Exercise details — Extract, from the listing that follows, each line containing the word "pyautogui".

Listed records —

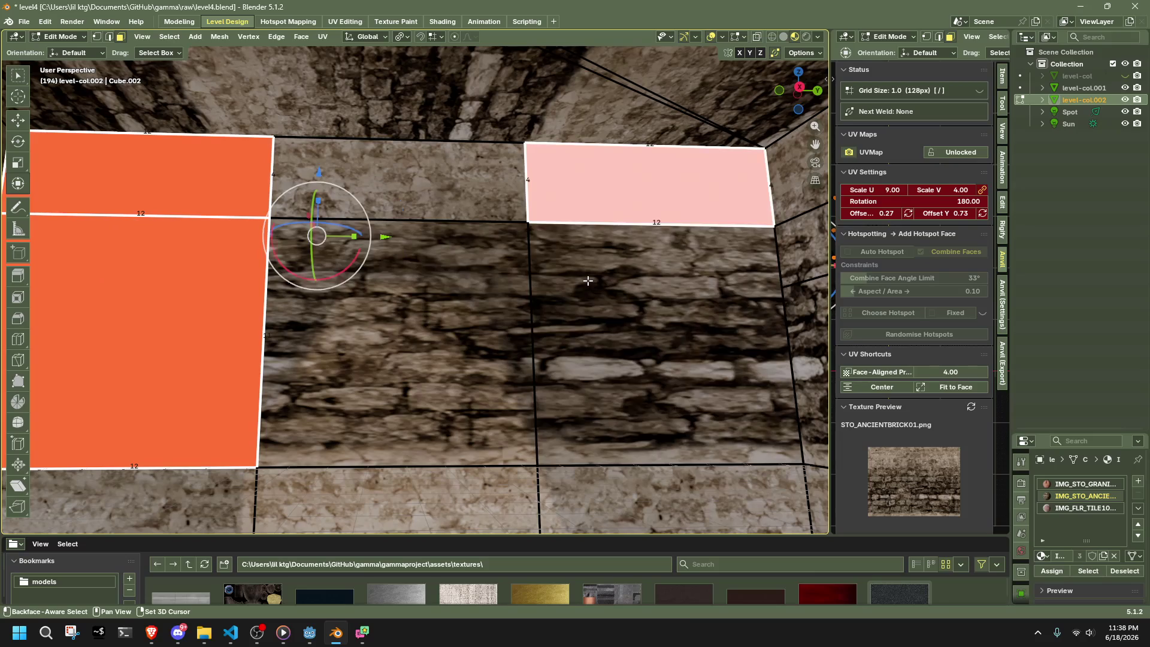
# - Select the full horizontal edge row across the back wall
pyautogui.keyDown('shift'); pyautogui.click(557, 252); pyautogui.keyUp('shift')
pyautogui.click(539, 240)
pyautogui.press('2')
pyautogui.click(254, 215)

Solution —
pyautogui.keyDown('shift'); pyautogui.click(557, 252); pyautogui.keyUp('shift')
pyautogui.click(539, 240)
pyautogui.press('2')
pyautogui.click(254, 215)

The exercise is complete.